Hoy escribo con vistas, y al aire libre. La levísima brisa mece la hamaca que cuelga a mi lado. Observo el perfil desdibujado de la sierra árida que se esconde tras la bruma del Levante en el parque del Cabo de Gata.
Normalmente, si se puede hablar
de normalidad o de hábito, en la
cadencia de mis entradas al blog (ahora me vendría bien uno de esos emoticonos
del monito tapándose la cara, como en signo de vergüenza, sonrojo o, incluso, en
solicitud de perdón), escribo desde mi mesa del ordenador, en casa, con vistas
al patio interior y a la ropa tendida de los vecinos.
Ahora mismo, en el porche de mi
habitación en la casa rural en la que ya casi somos asiduos (y vuelta a la
cuestión del manejo temporal de los ritmos y la regularidad), me siento más
escritora.
Es como un juego. Días de soledad
y silencio en uno de los parajes naturales más propicios para encontrarlos.
Observo…
La aspereza del terreno, la
vegetación que resiste al calor y la falta de humedad, ofreciendo sus formas
estrafalarias y singularmente bellas. El mar, al fondo, marcando con su azul
profundo un contraste brutal con los ocres del terreno.
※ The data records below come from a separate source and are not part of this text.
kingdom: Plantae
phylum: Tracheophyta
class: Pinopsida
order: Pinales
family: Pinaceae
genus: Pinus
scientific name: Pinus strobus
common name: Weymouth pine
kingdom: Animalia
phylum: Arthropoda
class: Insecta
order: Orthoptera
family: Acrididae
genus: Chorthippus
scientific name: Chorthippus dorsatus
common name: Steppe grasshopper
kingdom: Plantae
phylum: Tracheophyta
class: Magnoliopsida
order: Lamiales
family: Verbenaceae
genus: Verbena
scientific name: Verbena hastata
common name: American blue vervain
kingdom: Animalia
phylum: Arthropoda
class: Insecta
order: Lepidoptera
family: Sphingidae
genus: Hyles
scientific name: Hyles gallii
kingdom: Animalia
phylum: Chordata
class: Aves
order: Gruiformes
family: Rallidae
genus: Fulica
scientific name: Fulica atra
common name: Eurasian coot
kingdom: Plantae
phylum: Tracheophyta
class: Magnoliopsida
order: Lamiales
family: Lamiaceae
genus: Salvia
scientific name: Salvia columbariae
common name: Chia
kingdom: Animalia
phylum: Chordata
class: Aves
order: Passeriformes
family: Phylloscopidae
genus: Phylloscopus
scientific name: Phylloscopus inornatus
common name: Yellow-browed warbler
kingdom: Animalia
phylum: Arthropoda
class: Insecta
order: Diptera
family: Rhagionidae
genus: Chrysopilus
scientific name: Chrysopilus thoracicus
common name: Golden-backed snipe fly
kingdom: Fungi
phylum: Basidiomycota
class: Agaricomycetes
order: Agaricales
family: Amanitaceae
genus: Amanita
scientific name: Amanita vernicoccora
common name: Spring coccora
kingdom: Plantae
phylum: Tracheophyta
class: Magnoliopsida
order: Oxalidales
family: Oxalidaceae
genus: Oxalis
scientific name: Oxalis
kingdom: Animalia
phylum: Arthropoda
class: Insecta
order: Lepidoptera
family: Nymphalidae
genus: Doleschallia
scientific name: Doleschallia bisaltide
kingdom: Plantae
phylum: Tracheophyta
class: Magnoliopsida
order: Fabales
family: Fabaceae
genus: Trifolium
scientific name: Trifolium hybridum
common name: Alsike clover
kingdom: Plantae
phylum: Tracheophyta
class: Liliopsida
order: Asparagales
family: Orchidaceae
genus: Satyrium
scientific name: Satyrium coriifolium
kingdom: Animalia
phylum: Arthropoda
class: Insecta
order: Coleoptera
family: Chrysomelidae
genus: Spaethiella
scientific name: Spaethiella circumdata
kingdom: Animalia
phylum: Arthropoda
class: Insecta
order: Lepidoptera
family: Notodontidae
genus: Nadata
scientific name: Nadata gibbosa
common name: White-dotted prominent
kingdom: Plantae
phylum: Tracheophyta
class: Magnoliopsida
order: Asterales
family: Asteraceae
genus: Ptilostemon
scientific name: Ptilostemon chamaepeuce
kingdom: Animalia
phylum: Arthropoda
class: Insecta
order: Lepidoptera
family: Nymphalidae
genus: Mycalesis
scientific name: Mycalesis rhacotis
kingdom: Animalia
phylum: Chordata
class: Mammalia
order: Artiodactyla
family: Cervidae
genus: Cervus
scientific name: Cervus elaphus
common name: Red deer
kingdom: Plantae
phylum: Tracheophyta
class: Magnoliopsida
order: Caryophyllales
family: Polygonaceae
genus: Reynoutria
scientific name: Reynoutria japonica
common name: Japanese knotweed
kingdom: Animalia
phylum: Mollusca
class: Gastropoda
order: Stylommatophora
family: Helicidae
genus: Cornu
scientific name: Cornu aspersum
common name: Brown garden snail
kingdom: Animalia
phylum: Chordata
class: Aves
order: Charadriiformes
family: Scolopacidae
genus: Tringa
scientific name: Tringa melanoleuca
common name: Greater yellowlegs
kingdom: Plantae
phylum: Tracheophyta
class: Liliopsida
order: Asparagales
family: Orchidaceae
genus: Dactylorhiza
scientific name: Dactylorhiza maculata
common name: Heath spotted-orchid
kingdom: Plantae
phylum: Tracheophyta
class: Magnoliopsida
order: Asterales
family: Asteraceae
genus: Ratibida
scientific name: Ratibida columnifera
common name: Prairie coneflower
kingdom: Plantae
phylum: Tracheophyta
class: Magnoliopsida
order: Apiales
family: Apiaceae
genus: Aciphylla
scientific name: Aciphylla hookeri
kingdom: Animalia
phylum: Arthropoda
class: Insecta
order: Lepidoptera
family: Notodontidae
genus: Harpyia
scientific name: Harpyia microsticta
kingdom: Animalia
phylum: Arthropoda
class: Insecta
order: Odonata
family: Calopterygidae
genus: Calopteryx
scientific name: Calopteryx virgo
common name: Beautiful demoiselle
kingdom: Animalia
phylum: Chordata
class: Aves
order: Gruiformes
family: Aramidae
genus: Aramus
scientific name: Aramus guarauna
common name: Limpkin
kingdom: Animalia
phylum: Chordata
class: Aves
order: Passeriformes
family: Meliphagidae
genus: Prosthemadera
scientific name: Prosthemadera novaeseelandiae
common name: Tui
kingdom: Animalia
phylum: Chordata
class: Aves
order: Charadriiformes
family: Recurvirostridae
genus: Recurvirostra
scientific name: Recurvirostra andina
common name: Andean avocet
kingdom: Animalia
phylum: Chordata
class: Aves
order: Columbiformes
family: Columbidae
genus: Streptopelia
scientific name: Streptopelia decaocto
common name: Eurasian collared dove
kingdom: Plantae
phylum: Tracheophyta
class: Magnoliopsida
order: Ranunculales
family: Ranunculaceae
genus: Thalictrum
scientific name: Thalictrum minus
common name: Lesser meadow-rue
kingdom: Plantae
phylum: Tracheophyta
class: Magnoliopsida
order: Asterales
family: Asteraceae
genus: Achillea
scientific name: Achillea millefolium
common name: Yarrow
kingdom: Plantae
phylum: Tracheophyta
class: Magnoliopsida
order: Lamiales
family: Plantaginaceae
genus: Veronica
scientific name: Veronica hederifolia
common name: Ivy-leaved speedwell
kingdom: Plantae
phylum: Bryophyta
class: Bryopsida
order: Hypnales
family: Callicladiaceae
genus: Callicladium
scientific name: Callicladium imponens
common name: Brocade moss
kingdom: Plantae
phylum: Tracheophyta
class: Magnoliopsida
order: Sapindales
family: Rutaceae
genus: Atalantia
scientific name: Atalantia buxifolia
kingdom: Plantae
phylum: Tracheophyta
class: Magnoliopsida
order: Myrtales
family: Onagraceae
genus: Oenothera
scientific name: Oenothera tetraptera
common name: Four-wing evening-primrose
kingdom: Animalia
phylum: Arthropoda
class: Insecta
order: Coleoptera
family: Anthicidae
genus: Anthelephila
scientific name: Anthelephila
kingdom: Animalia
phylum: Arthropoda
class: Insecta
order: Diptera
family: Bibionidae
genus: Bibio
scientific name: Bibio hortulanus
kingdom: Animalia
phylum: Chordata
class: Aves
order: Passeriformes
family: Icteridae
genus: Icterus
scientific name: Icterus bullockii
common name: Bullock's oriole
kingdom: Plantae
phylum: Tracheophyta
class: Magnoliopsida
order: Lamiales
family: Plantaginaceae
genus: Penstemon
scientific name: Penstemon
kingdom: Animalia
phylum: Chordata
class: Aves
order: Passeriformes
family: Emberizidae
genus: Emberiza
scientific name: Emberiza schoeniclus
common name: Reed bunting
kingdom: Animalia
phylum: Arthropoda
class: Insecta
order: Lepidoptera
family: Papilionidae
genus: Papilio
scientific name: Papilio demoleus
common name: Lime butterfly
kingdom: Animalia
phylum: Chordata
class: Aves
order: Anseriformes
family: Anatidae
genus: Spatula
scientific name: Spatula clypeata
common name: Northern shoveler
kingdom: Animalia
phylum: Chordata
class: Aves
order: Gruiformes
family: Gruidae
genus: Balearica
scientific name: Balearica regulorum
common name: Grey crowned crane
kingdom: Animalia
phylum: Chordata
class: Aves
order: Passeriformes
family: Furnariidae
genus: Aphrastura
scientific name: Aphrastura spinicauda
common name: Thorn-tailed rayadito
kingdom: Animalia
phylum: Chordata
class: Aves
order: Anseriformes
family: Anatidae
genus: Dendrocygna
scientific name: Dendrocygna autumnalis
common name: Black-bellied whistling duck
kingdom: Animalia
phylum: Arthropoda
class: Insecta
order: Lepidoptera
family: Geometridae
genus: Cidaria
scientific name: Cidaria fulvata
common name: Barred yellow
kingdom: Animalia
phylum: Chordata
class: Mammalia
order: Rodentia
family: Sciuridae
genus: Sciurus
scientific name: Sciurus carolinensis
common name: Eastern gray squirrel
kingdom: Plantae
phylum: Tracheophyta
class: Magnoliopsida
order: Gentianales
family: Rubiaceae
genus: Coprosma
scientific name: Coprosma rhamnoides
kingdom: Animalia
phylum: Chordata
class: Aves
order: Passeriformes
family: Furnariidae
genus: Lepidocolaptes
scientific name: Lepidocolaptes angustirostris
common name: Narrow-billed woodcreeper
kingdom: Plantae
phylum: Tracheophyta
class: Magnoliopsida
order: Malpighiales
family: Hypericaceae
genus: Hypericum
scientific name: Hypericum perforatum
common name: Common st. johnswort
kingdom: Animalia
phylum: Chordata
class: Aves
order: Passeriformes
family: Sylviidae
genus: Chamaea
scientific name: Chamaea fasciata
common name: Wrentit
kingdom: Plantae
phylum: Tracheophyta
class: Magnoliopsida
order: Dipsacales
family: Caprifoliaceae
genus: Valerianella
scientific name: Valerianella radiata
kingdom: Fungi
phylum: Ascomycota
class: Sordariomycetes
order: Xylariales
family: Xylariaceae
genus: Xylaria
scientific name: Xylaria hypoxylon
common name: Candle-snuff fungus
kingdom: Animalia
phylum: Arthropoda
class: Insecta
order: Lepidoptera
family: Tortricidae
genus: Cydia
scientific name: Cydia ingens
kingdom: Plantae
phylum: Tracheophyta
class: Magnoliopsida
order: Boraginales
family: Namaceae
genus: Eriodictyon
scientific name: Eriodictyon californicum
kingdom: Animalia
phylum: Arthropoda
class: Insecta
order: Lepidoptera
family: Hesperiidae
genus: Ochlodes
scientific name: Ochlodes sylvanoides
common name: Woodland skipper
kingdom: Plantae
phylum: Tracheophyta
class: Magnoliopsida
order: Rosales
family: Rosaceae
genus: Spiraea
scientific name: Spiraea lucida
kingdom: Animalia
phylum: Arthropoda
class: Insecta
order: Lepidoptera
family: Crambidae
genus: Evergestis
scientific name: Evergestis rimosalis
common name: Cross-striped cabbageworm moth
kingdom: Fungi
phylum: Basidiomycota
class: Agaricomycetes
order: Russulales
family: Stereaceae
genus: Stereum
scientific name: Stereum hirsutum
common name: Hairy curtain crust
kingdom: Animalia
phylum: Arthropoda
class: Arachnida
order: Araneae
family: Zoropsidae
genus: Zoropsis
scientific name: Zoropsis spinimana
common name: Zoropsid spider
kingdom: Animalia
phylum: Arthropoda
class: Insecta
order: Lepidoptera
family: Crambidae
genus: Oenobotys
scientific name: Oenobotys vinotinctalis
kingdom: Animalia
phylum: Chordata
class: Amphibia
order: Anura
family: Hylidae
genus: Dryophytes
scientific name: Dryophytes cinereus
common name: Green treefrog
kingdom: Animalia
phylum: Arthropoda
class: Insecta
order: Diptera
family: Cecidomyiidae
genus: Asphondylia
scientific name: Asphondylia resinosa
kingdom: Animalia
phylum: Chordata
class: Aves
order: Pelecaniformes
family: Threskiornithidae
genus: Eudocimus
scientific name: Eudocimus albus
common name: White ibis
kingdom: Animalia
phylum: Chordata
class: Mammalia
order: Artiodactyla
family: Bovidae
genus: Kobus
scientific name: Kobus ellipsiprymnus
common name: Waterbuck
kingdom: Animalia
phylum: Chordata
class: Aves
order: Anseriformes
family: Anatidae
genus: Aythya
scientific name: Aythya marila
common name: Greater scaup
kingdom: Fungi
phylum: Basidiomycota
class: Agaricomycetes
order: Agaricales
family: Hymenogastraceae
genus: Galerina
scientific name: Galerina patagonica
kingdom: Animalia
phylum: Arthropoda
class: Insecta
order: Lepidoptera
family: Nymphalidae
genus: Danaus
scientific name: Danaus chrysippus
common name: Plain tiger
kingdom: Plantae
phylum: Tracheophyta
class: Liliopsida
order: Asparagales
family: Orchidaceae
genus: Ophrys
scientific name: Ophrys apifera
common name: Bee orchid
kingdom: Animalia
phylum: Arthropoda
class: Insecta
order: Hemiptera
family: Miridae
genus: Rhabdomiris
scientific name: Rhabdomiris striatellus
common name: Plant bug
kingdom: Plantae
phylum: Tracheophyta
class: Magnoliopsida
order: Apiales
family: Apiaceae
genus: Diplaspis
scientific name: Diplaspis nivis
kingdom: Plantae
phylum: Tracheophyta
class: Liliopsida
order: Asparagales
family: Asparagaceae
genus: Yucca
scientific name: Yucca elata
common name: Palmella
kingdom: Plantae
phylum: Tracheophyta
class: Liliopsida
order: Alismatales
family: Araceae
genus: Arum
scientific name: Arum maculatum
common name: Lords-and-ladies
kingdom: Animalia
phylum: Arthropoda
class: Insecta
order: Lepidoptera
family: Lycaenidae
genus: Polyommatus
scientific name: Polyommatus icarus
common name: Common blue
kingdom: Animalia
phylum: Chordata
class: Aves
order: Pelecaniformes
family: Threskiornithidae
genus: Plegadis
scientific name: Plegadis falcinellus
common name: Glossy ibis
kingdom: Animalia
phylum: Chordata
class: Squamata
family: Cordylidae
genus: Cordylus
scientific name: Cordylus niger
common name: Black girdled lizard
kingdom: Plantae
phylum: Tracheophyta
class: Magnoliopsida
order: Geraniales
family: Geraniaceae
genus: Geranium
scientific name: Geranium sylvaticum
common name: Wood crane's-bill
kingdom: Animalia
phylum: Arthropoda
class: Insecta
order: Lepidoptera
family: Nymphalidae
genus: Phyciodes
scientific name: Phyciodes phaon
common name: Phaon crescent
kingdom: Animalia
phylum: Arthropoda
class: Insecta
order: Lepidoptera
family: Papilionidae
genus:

Las flores de las pitas,
emergiendo en su canto del cisne, majestuosas, para morir entregando su
fecundidad a la tierra.
Escucho…
Podría haber música de fondo,
pero prefiero el roce contra el suelo de las flores secas de la buganvilla que
se arremolinan en la esquina junto a la hamaca, y el batir de las ramas de la
palmera y del ficus. Las chicharras se ponen en marcha, la melodía diurna del
verano. La nocturna, claro está, corre a cargo de los grillos.
Siento…
La piel ligeramente tensa tras el
día de playa de ayer. Olas, algas, sal, arena y sol.
Y, además, me observo desde fuera
como si pasara por aquí, como si fuese otro turista más de la casa, y veo a esa
chica, tecleando en su portátil, e imagino que narra una historia, un drama
intimista, o, tal vez, escribe un artículo en defensa del medioambiente, en el
corazón de un parque nacional, rodeado de plásticos de invernaderos que parecen
mares alternativos al otro lado del mar.
Es interesante observarse como si
de un tercero se tratase, uno que pasa por aquí, sin saber nada de mí, y me
mira, y se forma su idea. Esta vez elijo imaginarme como una mujer que ha
descubierto que crear está en sus manos, en sus dedos. Esa mujer lleva mucho
tiempo dándole vueltas a ciertas dualidades, y parece que recién empieza a
encontrar el hilo que las une, que les da continuidad, que convierte la letra “O”
en “Y”. Y le apetece hablar de ello.
Hay dualidades internas: Vivir o
escribir. Orden o caos. Ego o unión. Salir o no salir de la zona de confort. El
miedo como enemigo o como aliado. Dejarse llevar o tomar las riendas. Seguridad
o riesgo.
Y las hay externas: Izquierda o derecha.
Empresa o trabajador. Creyente (en cualquier religión, ideología, terapia, sistema
social) o no creyente. Altruista o egoísta. Autóctono o extranjero. Normal o
diferente.
Posiblemente tenemos una
sobredosis de “oes”, que nos llevan a posicionarnos, a encasillarnos y
pertrecharnos de argumentos sólidos con los que levantar nuestras murallas
defensivas, si no de ataque.
Es más sencillo trazar una “o”,
pero a veces los círculos, que nos protegen y nos dan seguridad, también nos
encierran, nos limitan y nos hacen perdernos la riqueza que hay “más allá”.
Y esas son las cosas que piensa
la mujer que escribe en el porche junto a la hamaca.
Ahora, se levanta, deja el pareo
sobre la hamaca y camina hacia la piscina. Hoy no tiene ganas de lanzarse de
cabeza, baja por la escalera despacio, sintiendo el frescor subiendo desde los
pies hasta que el agua la cubre hasta el cuello. Da una voltereta, le alegra
poder hacerlo sin marearse. Por lo visto, no era la edad, era la falta de
costumbre.
Mención especial a La Datilera, un lugar sencillo y acogedor en el paraíso almeriense.